→ RECORDS
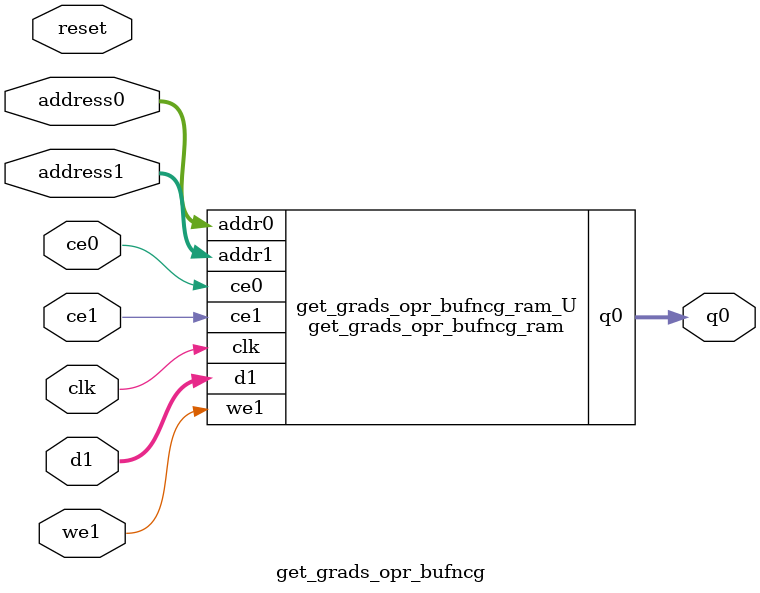
<source format=v>

`timescale 1 ns / 1 ps
module get_grads_opr_bufncg_ram (addr0, ce0, q0, addr1, ce1, d1, we1,  clk);

parameter DWIDTH = 8;
parameter AWIDTH = 10;
parameter MEM_SIZE = 640;

input[AWIDTH-1:0] addr0;
input ce0;
output reg[DWIDTH-1:0] q0;
input[AWIDTH-1:0] addr1;
input ce1;
input[DWIDTH-1:0] d1;
input we1;
input clk;

(* ram_style = "block" *)reg [DWIDTH-1:0] ram[0:MEM_SIZE-1];




always @(posedge clk)  
begin 
    if (ce0) 
    begin
            q0 <= ram[addr0];
    end
end


always @(posedge clk)  
begin 
    if (ce1) 
    begin
        if (we1) 
        begin 
            ram[addr1] <= d1; 
        end 
    end
end


endmodule


`timescale 1 ns / 1 ps
module get_grads_opr_bufncg(
    reset,
    clk,
    address0,
    ce0,
    q0,
    address1,
    ce1,
    we1,
    d1);

parameter DataWidth = 32'd8;
parameter AddressRange = 32'd640;
parameter AddressWidth = 32'd10;
input reset;
input clk;
input[AddressWidth - 1:0] address0;
input ce0;
output[DataWidth - 1:0] q0;
input[AddressWidth - 1:0] address1;
input ce1;
input we1;
input[DataWidth - 1:0] d1;



get_grads_opr_bufncg_ram get_grads_opr_bufncg_ram_U(
    .clk( clk ),
    .addr0( address0 ),
    .ce0( ce0 ),
    .q0( q0 ),
    .addr1( address1 ),
    .ce1( ce1 ),
    .d1( d1 ),
    .we1( we1 ));

endmodule


</source>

→ ACTION ITEM
Each line of the data that holds "AddressWidth" should be copied.

→ TASK OUTPUT
parameter AddressWidth = 32'd10;
input[AddressWidth - 1:0] address0;
input[AddressWidth - 1:0] address1;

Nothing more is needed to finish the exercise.